### What this exercise asks
- a) Reproduce the part of the salary survey post that opens with the words containing "This post is" and closes with "2) Out-of-Sample Testing.", putting "Google Sheets" wherever "googlesheets" appears.
- b) Carry the salary survey post forward from its final sentence.

### Passage
◇ ◇ ◇
Ask A Manager Survey

data analysis

data modelling

This post is about the 2021 Ask A Manager Survey analysis. It provides an overview of the data analysis process attempting to fit a linear regression model to explain variances in reported salaries among the respondents

Author

Sivuyile Nzimeni

Published

December 25, 2021

INTRODUCTION

In early 2021, the Ask A Manager blogsite ran their annual salary survey. The survey responses are stored on googlesheets, making the data accessible to all interested. In a previous post, we discussed data pre-processing and feature selection method. This post focuses two aspects,namely, 1) Reproducibility and 2) Out-of-Sample Testing.

REPRODUCIBILITY

In the previous post, we detailed the feature selection method by regularised regreesion, specifically, LASSO regression. In this post, we will attempt to reproduce the feature selection method.
◇ ◇ ◇
### Entries provided
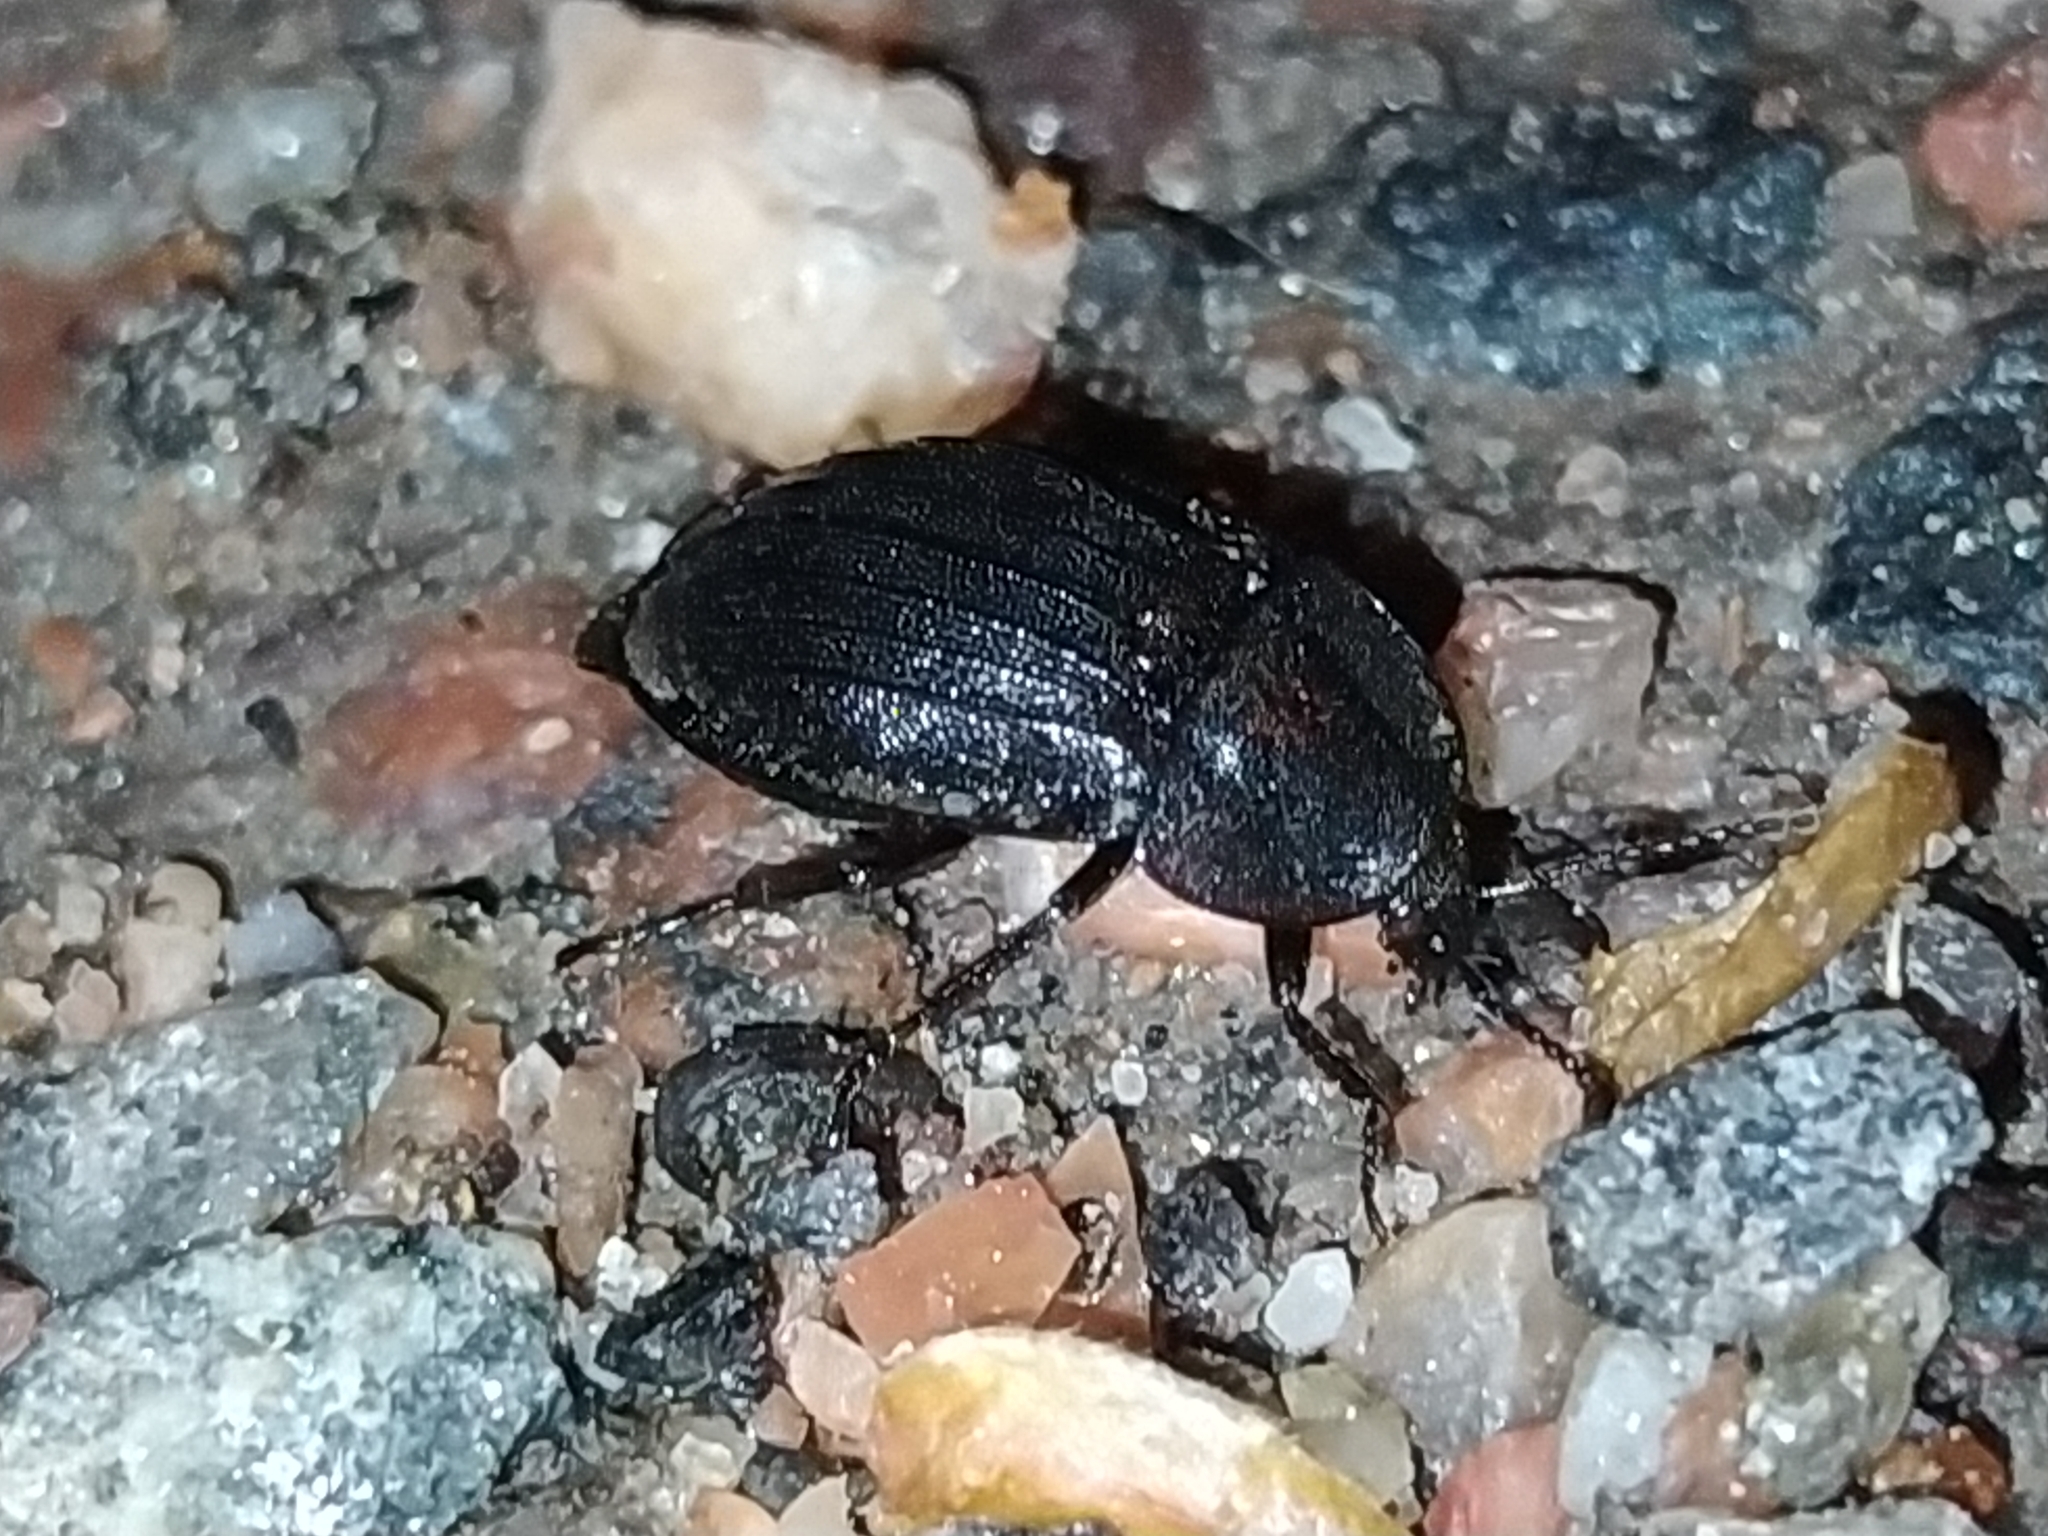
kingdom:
◇ ◇ ◇
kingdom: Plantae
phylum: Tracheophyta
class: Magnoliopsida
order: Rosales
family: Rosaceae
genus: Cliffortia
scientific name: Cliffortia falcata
◇ ◇ ◇
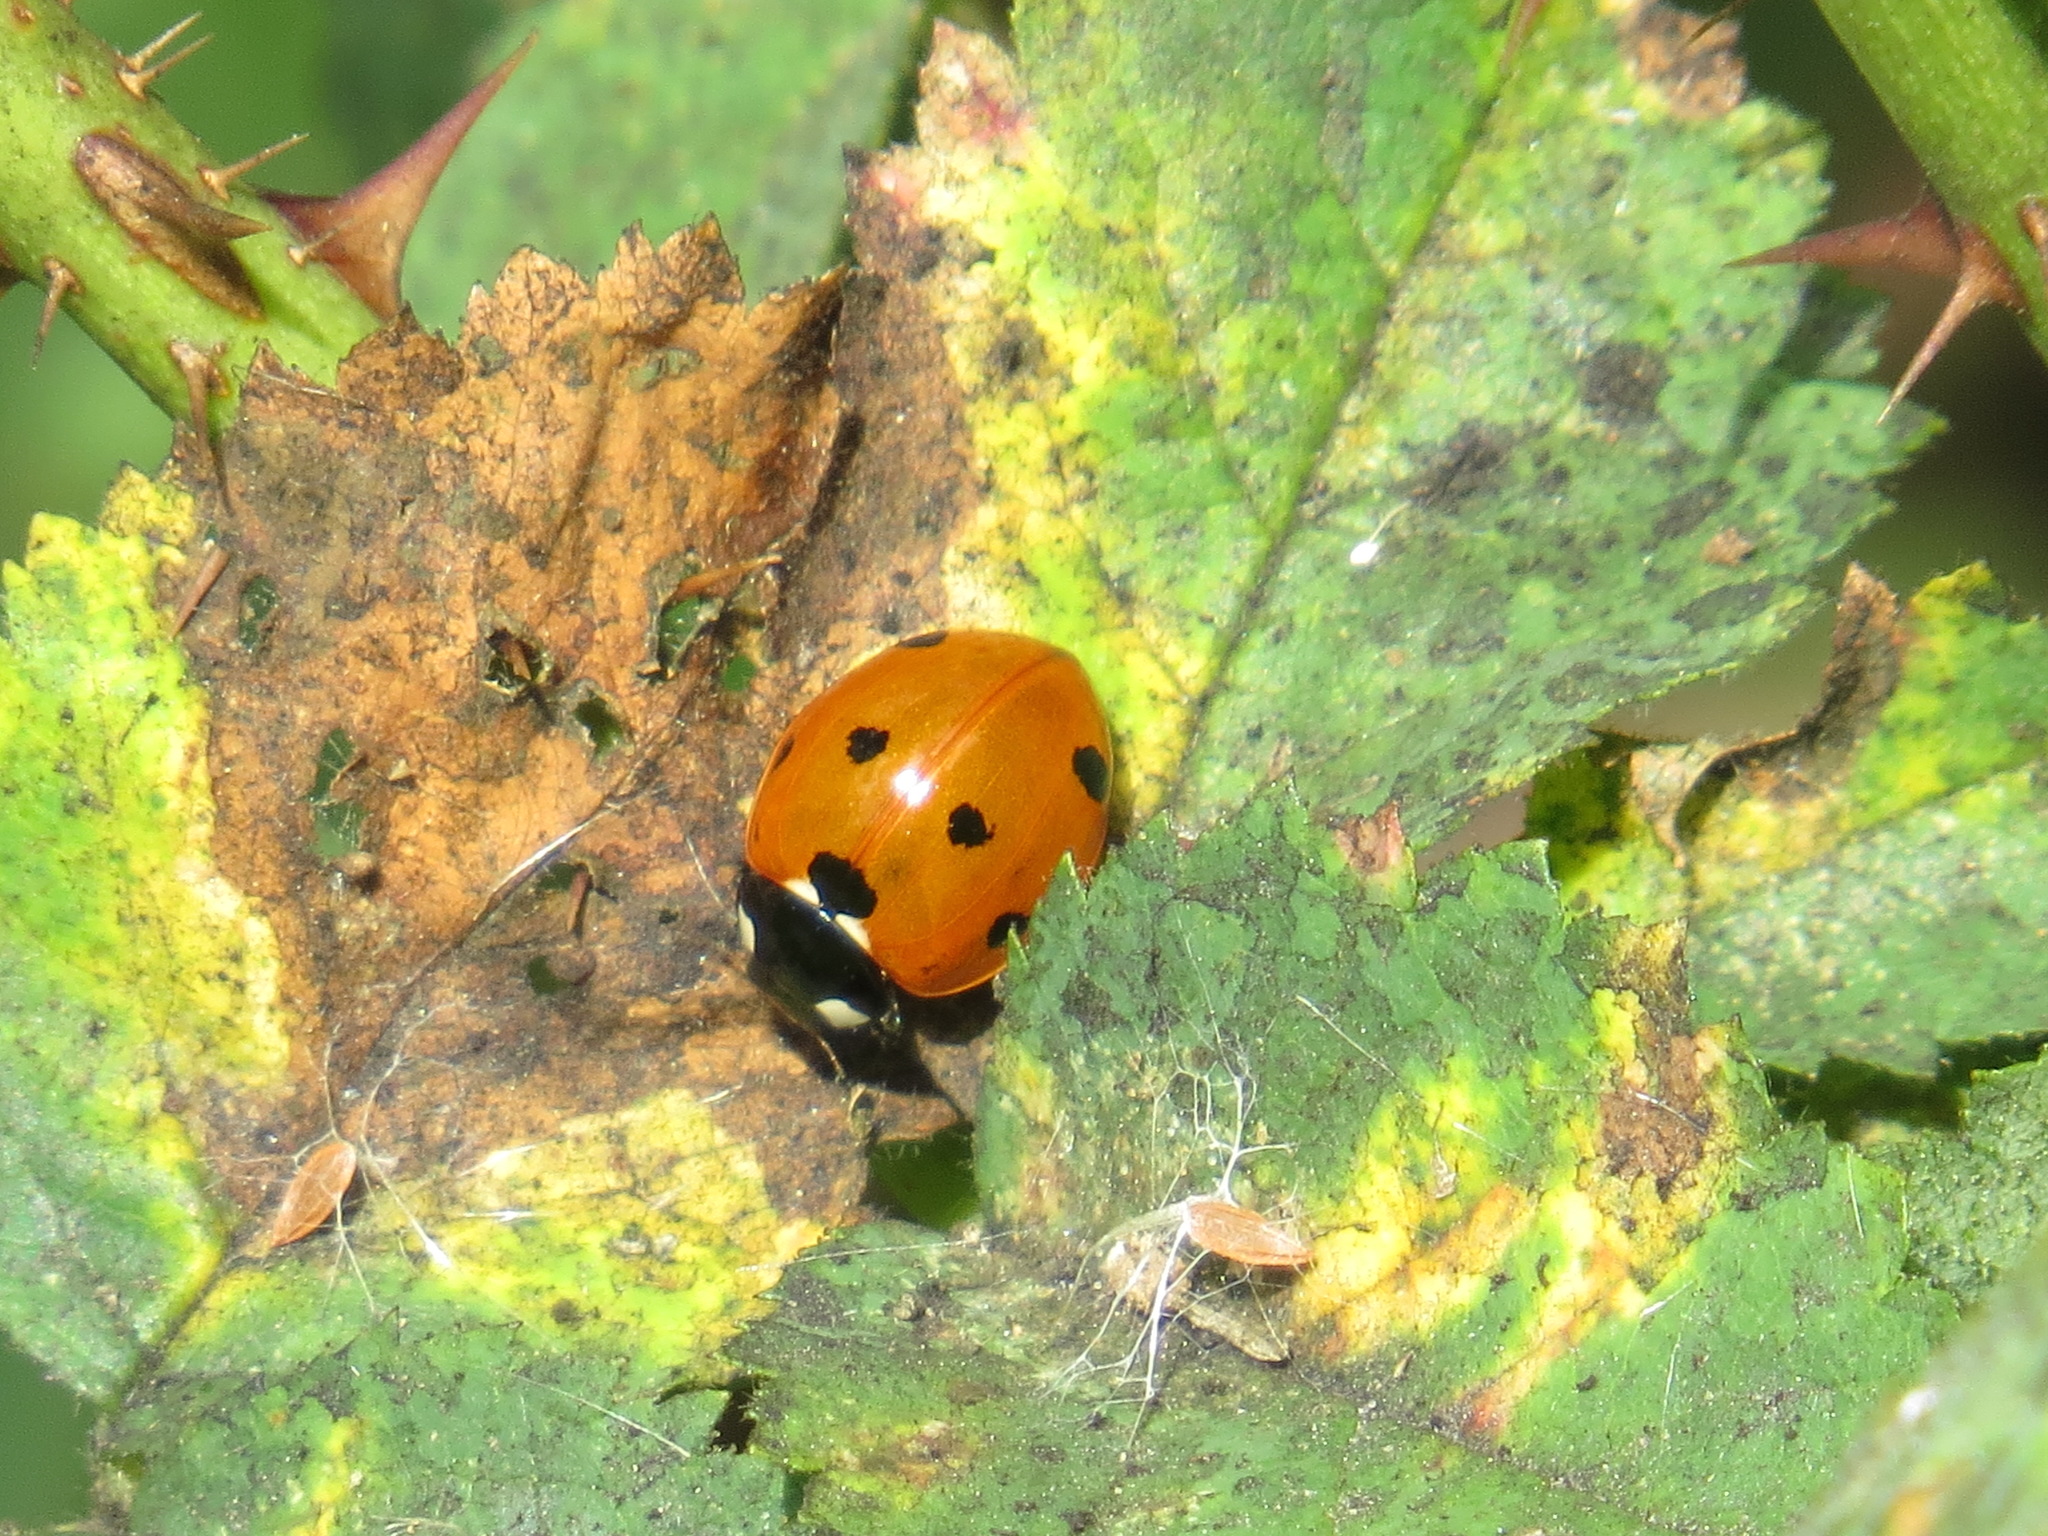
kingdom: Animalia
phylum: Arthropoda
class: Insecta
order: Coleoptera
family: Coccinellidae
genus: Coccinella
◇ ◇ ◇
### Outputs in order
- a)
This post is about the 2021 Ask A Manager Survey analysis. It provides an overview of the data analysis process attempting to fit a linear regression model to explain variances in reported salaries among the respondents

Author

Sivuyile Nzimeni

Published

December 25, 2021

INTRODUCTION

In early 2021, the Ask A Manager blogsite ran their annual salary survey. The survey responses are stored on Google Sheets, making the data accessible to all interested. In a previous post, we discussed data pre-processing and feature selection method. This post focuses two aspects,namely, 1) Reproducibility and 2) Out-of-Sample Testing.

- b)
OUT OF SAMPLE TESTING

In this post, we will also follow the traditional machine learning workflow including, splitting the data into a training and testing samples, fitting a model, cross-validation and finally fitting the model on the out-of-sample dataset(testing dataset). This approach can inform us about the model’s parsimony. In other words, can the model perform well on an unknown sample.

LASSO REGRESSION

As mentioned above, the data cleaning process was detailed on an earlier post. It is worth highlighting that the dataset contained several dummy variables indicating various respondent attributes such as job_title, industry, city, age group etc. Our dependent variable is the annual salary. Given the large number of independent variables. In the code below, we fit a LASSO regression model.

see code

X <- model.matrix(new_annual_salary ~.,Salary_Train)[,-1]
Y <- log(Salary_Train$new_annual_salary)

lasso <- glmnet(x=X,
       y= Y,
       alpha = 1)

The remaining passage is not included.